In conventional statistical and machine learning methods, it is typically assumed that the test data are identically distributed with the training data. However, this assumption does not always hold, especially in applications where the target population are not well-represented in the training data. This is a notable issue in health-related studies, where specific ethnic populations may be underrepresented, posing a significant challenge for researchers aiming to make statistical inferences about these minority groups. In this work, we present a novel approach to addressing this challenge in linear regression models. We organize the model parameters for all the sub-populations into a tensor. By studying a structured tensor completion problem, we can achieve robust domain generalization, i.e., learning about sub-populations with limited or no available data. Our method novelly leverages the structure of group labels and it can produce more reliable and interpretable generalization results. We establish rigorous theoretical guarantees for the proposed method and demonstrate its minimax optimality. To validate the effectiveness of our approach, we conduct extensive numerical experiments and a real data study focused on education level prediction for multiple ethnic groups, comparing our results with those obtained using other existing methods.

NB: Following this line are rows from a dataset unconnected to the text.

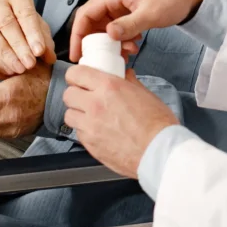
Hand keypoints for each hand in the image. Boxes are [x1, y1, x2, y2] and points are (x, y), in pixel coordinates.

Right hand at [0, 0, 56, 75]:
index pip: (25, 13)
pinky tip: (8, 69)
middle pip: (7, 24)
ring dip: (7, 56)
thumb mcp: (38, 27)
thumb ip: (45, 41)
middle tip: (30, 64)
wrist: (0, 20)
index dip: (33, 33)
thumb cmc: (24, 22)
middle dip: (19, 47)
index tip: (39, 51)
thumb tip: (50, 57)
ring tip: (19, 69)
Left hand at [63, 65, 178, 177]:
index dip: (76, 75)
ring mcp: (90, 127)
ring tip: (91, 115)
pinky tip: (99, 131)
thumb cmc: (157, 125)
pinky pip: (79, 133)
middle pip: (68, 94)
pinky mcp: (90, 145)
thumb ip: (130, 83)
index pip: (76, 73)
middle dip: (76, 94)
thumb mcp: (146, 94)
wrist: (158, 152)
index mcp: (109, 87)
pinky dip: (85, 130)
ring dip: (78, 113)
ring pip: (69, 115)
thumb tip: (125, 76)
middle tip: (87, 96)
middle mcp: (95, 105)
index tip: (80, 78)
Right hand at [69, 0, 209, 62]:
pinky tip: (135, 46)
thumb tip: (107, 36)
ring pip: (108, 27)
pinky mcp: (133, 10)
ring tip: (128, 52)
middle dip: (98, 42)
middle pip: (94, 22)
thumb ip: (128, 25)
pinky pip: (121, 27)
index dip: (78, 35)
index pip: (85, 14)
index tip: (77, 55)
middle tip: (106, 59)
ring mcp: (124, 4)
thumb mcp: (149, 14)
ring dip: (114, 42)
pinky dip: (124, 38)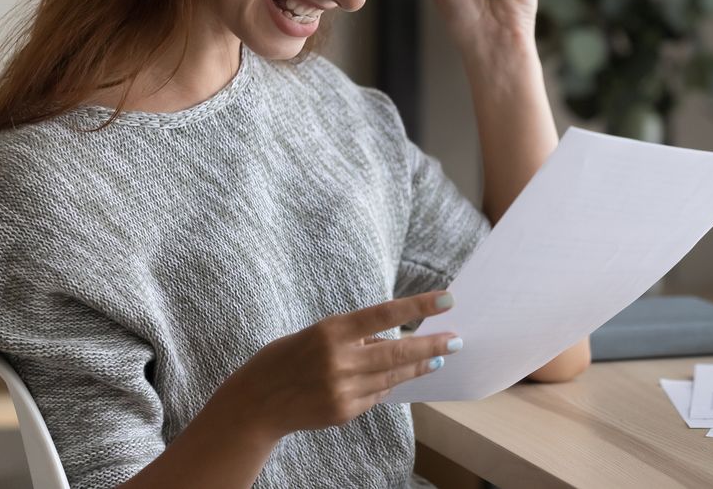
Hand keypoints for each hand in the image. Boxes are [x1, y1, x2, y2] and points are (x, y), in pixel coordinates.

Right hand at [226, 291, 460, 440]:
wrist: (256, 403)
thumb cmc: (286, 358)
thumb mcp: (317, 334)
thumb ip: (355, 336)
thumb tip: (393, 341)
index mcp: (331, 331)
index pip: (385, 314)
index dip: (418, 306)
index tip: (447, 299)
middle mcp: (340, 360)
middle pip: (398, 352)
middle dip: (432, 345)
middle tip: (457, 340)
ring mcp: (343, 390)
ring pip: (393, 377)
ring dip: (417, 366)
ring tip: (437, 358)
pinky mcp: (344, 412)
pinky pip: (376, 396)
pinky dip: (384, 385)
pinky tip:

翻译：在传统统计与机器学习方法中，通常假设测试数据与训练数据同分布。然而，这一假设并非总是成立，尤其是在训练数据未能充分代表目标人群的应用场景中。这一问题在健康相关研究中尤为突出——特定种族人群可能代表性不足，给研究人员针对这些少数群体进行统计推断带来重大挑战。本文针对线性回归模型中的这一挑战提出了创新性解决方案：将全体子群体的模型参数组织为张量结构，通过研究结构化张量补全问题，实现稳健的域泛化——即从数据有限甚至缺失的子群体中学习规律。本方法创新性地利用了组标签结构，能够产生更可靠且可解释的泛化结果。我们为所提方法建立了严格的理论保证，并证明了其极小化最优性。为验证方法有效性，我们开展了大量数值实验及一项聚焦多民族群体教育水平预测的真实数据研究，将所得结果与现有其他方法进行了比较。